Baiotomeus Temporal range: Paleocene (Torrejonian-Tiffanian) ~65–62 Ma PreꞒ Ꞓ O S D C P T J K Pg N

Scientific classification
- Kingdom: Animalia
- Phylum: Chordata
- Class: Mammalia
- Order: †Multituberculata
- Family: †Ptilodontidae
- Genus: †Baiotomeus
- Species: B. douglassi B. lamberti B. russelli

= Baiotomeus =

Extinct family of mammals

Baiotomeus is a genus of mammals from the extinct order of Multituberculata. It is known from the Paleocene of North America.

The genus Baiotomeus was formally named by Krause in 1987 (Krause, 1987), and has also been known as Mimetodon (partly), Neoplagiaulax (partly), and Ptilodus (partly).

== Species ==
=== B. douglassi ===
Baiotomeus douglassi is a fairly substantial multituberculate weighing almost 200 g. Remains have been found in the Fort Union Formation of Montana and Porcupine Hills Formation of Alberta, Canada. The holotype specimen hails from Wyoming in the United States, in strata of the Gidley Quarry dated to the Torrejonian stage of the Paleocene.

The species was originally named Ptilodus douglassi by Simpson in 1935 (Simpson, 1935), but it has been reclassified several times:
- Mimetodon douglassi in 1940, by Jepsen
- Neoplagiaulax douglassi in 1974, by Schiebout

It was finally assigned to Baiotomeus by Hartman in 1986 — which is before Krause formally established the genus in 1987.

=== B. lamberti ===
Remains of Baiotomeus lamberti have been discovered in Montana in the United States, in the Medicine Rocks of the Tongue River Formation, which have been dated to the Paleocene.

Several specimens, including the holotype, are at the Peabody Museum of Natural History at Yale. Collected in 1958 and 1965, these were originally described as belonging to Mimetodon. It was given its current name in 1987 by Krause (Krause, 1987). B. lamberti has also been confused with Ptilodus montanus.

=== B. russelli ===
Baiotomeus russelli has been discovered in Alberta, Canada, in Cochrane 2 of the Paskapoo Formation, which has been dated to the lower Tiffanian stage of the Paleocene.

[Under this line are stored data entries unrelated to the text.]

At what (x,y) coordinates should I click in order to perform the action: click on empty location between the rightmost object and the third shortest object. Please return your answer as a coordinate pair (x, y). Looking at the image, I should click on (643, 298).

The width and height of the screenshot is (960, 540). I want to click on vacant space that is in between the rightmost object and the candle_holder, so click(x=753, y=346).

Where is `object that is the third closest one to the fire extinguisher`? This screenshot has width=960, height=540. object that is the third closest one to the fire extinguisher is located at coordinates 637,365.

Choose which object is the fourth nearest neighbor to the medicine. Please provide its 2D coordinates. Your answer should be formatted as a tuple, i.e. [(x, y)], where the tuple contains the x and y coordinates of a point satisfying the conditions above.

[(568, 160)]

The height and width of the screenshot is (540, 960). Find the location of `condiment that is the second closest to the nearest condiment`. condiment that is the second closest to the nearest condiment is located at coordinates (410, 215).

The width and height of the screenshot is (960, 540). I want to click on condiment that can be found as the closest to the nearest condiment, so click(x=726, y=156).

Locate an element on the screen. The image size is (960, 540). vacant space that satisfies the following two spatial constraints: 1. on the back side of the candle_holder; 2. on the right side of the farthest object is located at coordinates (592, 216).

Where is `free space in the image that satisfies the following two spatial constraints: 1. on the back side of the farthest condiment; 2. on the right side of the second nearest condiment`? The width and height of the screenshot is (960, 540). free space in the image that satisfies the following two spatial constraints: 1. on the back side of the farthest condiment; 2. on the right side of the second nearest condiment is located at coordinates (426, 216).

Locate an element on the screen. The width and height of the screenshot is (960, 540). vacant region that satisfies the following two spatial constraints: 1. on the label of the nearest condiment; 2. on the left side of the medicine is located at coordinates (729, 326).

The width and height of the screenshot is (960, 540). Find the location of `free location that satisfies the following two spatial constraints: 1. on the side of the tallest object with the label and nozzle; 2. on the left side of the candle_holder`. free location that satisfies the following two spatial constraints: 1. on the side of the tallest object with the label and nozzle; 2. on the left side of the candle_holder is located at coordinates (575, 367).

Remains consist of nine upper premolars, (P4), which average nearly 2.5 mm in length. This is smaller than the teeth of other genus members; from front to back, approximately 45% less than B. douglassi and 40% less than B. lamberti. The rows of cusps also display a strong curvature and the cuspate anterolabial lobe is better developed. There is more variation in the height of the cusps among the middle row. These particular premolars — P4s — have three rows of cusps, of which there seem to be about 15 or so in all. In addition, "the enamel is weakly wrinkled on all specimens". (Scott et al., 2002)

According to the same authors:
At present, P4s are the only specimens from Cochrane 2 that we can identify as pertaining to B. russelli. Although knowledge of this species is limited, we consider its naming to be justified based on the diagnostic morphology of ultimate fourth premolars in ptilodontids generally (Krause 1982, 1987) and the unique structure of these teeth.

The species name honours L. S. Russell "for his pioneering research on the mammals from Cochrane 2". All presently identified remains are part of the collection of the University of Alberta.

Cochrane 2 has also been interpreted as correlating to the Porcupine Hills Formation, but recent studies suggest that it is part of the Paskapoo, as originally concluded by Russell in 1929.